Metamath Proof Explorer


Theorem sbrimvw

Description: Substitution in an implication with a variable not free in the antecedent affects only the consequent. Version of sbrim based on fewer axioms, but with more disjoint variable conditions. Based on an idea of Gino Giotto. (Contributed by Wolf Lammen, 29-Jan-2024)

Ref Expression
Assertion sbrimvw
|- ( [ y / x ] ( ph -> ps ) <-> ( ph -> [ y / x ] ps ) )

Proof

Step Hyp Ref Expression
1 sb6
 |-  ( [ y / x ] ( ph -> ps ) <-> A. x ( x = y -> ( ph -> ps ) ) )
2 bi2.04
 |-  ( ( ph -> ( x = y -> ps ) ) <-> ( x = y -> ( ph -> ps ) ) )

- - - - - - -

▸ REQUIRED TASKS:
• a. Summarize the sbrimvw theorem page in two sentences.
• b. Carry on with the sbrimvw theorem page, starting at its next proof step.

Collected data:
- - - - - - -

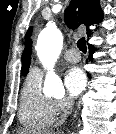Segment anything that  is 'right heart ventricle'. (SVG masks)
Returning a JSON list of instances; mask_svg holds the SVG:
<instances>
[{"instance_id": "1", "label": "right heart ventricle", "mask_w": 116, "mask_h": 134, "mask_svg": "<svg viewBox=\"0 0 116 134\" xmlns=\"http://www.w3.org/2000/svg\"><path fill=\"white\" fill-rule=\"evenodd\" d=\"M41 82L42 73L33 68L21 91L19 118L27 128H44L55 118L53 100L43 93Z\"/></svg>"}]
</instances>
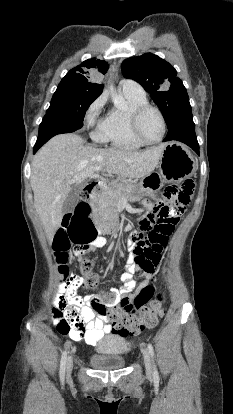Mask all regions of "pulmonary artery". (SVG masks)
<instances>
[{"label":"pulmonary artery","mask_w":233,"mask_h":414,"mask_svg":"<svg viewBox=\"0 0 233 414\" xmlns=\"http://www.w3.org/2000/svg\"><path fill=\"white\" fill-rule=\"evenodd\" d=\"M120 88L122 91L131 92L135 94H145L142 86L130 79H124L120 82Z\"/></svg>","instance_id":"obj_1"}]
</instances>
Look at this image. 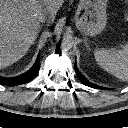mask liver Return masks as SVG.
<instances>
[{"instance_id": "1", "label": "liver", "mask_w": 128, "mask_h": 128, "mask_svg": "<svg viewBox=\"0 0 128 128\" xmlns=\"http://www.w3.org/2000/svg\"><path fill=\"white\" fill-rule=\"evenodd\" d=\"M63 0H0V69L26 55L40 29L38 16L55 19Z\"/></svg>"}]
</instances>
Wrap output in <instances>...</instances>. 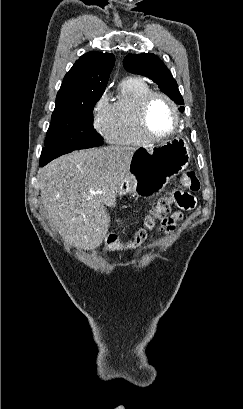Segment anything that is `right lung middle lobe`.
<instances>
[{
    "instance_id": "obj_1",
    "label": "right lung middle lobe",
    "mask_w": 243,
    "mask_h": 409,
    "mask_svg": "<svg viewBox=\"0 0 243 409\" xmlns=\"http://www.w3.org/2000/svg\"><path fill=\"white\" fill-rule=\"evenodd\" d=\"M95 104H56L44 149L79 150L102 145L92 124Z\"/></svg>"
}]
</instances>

- - - - - - -

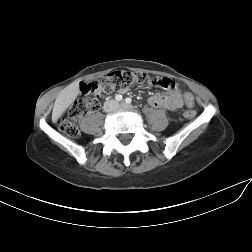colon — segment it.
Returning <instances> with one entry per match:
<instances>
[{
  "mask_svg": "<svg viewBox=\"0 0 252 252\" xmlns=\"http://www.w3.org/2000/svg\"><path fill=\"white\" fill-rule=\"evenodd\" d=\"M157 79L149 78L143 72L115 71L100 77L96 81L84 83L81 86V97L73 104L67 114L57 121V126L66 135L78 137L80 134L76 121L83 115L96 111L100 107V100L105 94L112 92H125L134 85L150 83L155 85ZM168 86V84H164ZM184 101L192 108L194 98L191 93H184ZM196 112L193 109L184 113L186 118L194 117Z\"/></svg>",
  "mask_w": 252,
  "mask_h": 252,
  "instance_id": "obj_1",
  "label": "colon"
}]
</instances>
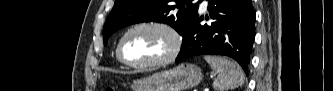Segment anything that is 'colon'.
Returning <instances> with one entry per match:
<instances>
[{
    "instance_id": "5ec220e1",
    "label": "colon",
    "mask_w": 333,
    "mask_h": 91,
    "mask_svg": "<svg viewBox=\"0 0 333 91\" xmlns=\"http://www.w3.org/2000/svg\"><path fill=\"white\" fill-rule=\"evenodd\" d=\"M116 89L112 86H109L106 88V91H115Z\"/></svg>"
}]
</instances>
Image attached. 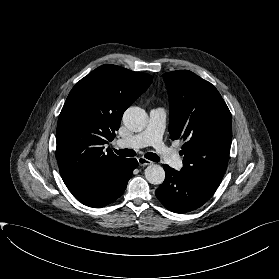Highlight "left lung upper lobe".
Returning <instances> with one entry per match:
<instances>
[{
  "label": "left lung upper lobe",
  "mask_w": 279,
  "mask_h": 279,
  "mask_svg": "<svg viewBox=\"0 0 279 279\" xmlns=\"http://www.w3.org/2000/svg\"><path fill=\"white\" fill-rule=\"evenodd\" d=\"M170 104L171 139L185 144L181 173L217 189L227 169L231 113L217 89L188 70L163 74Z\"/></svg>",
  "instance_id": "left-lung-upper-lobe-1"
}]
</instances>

- - - - - - -

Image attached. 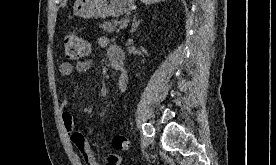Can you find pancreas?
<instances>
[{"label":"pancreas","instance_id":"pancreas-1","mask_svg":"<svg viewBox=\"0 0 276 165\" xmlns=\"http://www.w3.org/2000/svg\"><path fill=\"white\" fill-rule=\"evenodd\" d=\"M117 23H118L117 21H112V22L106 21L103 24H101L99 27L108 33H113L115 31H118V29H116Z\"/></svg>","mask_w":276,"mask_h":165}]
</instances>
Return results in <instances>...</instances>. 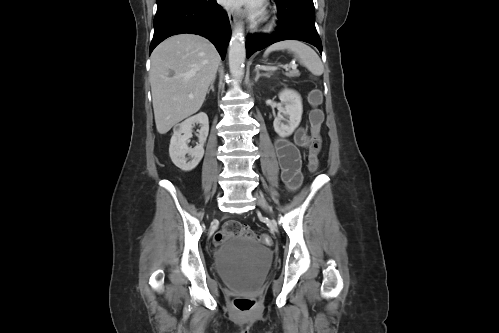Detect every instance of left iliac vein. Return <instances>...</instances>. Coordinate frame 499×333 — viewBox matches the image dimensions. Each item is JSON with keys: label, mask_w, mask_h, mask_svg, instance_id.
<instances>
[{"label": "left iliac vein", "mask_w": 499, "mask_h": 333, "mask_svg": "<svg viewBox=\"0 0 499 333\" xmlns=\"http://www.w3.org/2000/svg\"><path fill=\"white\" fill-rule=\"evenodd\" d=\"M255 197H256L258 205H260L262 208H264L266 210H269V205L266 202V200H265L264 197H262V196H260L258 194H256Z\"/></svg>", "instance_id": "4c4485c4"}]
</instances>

- - - - - - -

▸ WRITTEN RESPONSES:
• a. The Metamath Proof Explorer page for theorem sbrimvw states that substitution in an implication with a variable not free in the antecedent affects only the consequent, asserting |- ( [ y / x ] ( ph -> ps ) <-> ( ph -> [ y / x ] ps ) ). It is a version of sbrim that is based on fewer axioms but has more disjoint variable conditions, contributed by Wolf Lammen on 29-Jan-2024 from an idea of Gino Giotto, and its proof opens with steps citing sb6 and bi2.04.

• b.
3 2 albii
 |-  ( A. x ( ph -> ( x = y -> ps ) ) <-> A. x ( x = y -> ( ph -> ps ) ) )
4 19.21v
 |-  ( A. x ( ph -> ( x = y -> ps ) ) <-> ( ph -> A. x ( x = y -> ps ) ) )
5 1 3 4 3bitr2i
 |-  ( [ y / x ] ( ph -> ps ) <-> ( ph -> A. x ( x = y -> ps ) ) )
6 sb6
 |-  ( [ y / x ] ps <-> A. x ( x = y -> ps ) )
7 6 imbi2i
 |-  ( ( ph -> [ y / x ] ps ) <-> ( ph -> A. x ( x = y -> ps ) ) )
8 5 7 bitr4i
 |-  ( [ y / x ] ( ph -> ps ) <-> ( ph -> [ y / x ] ps ) )